その2、確率の精神物理学的特性。直感的にいって、主観確率pが0の近辺では、その決定上のウェイト \pi(p) は大きめになり、ほかの範囲では小さめになると思われる。この結果、次の問題ではAの選択率は74%だが:
「2ステージのゲームです。最初のステージで75%の確率で終了、25%の確率で次に進めます。第2ステージでどちらを選びますか: (A)確実に30ドルもらえる (B)80%の確率で45ドルもらえる」
次の問題では42%になる:
「どちらを選びますか: (A)25%の確率で30ドルもらえる (B)20%の確率で45ドルもらえる」
これは確率のフレーミング、そしてウェイトの非線形性のせいである。我々はこれを疑似確実性効果と呼んでいる(前者の選択肢Aが確実であるかのように捉えられているから)。

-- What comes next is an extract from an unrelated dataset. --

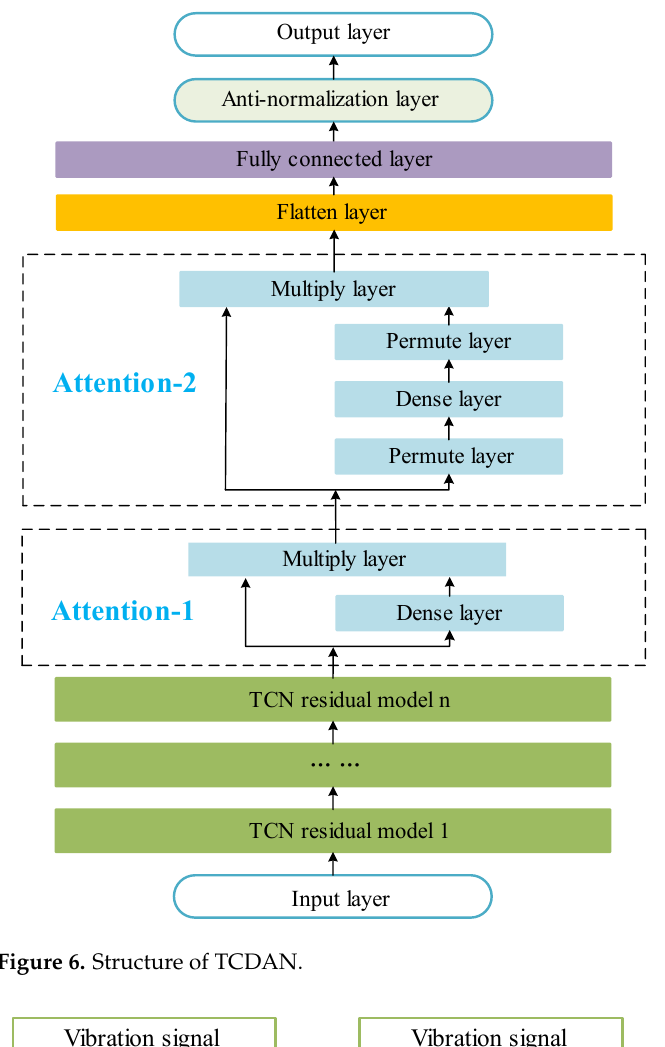
Figure 6. Structure of TCDAN.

別の例。「保険料は半額、そのかわり奇数日の地震のみ補償」というような確率的保険は好まれない。この例は次の点で重要である。(1)期待効用理論では説明できない。(2)多くの防止的な行為は確率的保険の形をとっている(泥棒の警報システムとか)。(3)保険の受容可能性をcontingenciesのフレーミングで操作できる。たとえば「病人の半分に効くワクチン」より「ウィルスの半分に効くワクチン」のほうが好まれる。
視点を変えて、フレーミングをどうコントロールするかを考えよう。アジア病問題では「助かる」や「亡くなる」というワーディングでフレームが形成された。別の研究では、手術と放射線治療との選択が治療の結果を生存率で占めすか死亡率で示すかで変わってくることが示されている。ほかに、「クレジットカード割増」じゃなくて「現金割引」っていうとか。こういうコントロールは現実場面で広く行われている。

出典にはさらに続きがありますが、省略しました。